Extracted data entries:

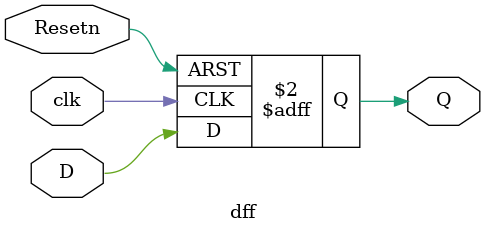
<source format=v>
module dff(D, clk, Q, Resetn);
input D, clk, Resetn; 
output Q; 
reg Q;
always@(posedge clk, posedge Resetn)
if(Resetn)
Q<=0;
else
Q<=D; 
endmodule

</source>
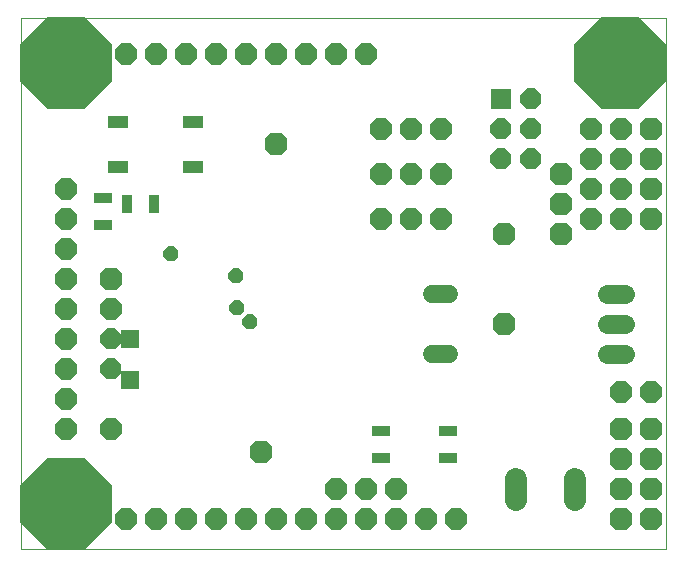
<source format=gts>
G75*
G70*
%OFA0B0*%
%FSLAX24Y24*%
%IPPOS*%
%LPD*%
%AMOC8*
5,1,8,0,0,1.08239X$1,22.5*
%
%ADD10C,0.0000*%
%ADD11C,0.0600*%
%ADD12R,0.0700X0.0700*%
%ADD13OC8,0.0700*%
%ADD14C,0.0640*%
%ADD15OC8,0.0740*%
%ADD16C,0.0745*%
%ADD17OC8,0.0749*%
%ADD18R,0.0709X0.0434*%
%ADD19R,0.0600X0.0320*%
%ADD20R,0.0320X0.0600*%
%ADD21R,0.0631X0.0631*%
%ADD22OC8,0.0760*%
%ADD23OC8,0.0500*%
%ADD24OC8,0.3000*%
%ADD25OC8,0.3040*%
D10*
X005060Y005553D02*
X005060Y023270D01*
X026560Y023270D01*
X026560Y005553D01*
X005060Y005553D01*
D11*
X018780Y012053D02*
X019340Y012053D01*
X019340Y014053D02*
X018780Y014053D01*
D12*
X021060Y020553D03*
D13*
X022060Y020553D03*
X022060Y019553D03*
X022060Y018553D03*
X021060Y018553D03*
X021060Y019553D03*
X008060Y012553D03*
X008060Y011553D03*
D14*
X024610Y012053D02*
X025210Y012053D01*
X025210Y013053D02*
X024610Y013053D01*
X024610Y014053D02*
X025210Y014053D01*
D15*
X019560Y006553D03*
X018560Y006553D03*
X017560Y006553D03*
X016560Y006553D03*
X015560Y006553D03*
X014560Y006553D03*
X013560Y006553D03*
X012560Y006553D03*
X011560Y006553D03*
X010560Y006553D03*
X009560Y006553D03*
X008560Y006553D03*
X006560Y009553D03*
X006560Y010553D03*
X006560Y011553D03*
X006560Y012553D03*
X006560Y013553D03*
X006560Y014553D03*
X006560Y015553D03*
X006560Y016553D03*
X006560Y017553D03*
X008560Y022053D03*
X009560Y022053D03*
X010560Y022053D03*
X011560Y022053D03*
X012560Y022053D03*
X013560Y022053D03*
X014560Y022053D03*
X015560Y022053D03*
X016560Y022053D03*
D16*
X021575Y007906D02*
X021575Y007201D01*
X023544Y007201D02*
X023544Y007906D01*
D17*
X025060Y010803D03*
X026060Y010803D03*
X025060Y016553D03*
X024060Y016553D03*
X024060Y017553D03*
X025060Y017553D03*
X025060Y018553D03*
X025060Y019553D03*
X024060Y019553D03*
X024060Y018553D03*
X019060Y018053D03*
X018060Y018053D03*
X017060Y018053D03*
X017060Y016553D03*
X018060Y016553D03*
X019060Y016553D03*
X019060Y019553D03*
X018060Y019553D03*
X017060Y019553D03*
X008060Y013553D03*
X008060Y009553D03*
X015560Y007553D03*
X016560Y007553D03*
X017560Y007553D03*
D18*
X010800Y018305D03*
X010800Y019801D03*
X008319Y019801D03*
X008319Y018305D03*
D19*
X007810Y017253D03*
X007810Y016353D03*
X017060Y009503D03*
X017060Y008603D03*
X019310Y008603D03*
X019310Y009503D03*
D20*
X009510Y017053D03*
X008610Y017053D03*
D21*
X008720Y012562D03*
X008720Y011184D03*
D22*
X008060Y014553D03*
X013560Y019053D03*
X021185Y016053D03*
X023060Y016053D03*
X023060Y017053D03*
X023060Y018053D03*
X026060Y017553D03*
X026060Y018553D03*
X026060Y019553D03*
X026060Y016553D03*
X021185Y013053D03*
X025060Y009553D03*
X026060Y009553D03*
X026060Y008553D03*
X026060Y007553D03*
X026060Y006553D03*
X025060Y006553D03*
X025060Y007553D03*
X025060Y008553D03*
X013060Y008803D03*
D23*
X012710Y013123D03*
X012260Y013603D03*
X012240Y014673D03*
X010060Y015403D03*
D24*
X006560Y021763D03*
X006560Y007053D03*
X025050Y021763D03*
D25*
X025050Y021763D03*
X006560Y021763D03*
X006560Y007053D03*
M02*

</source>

_WORK TO BE COMPLETED_
All lines of the records above that contain the word "source" are to be copied out.

_EXERCISE ANSWER_
<source format=v>
</source>
<source format=gts>
</source>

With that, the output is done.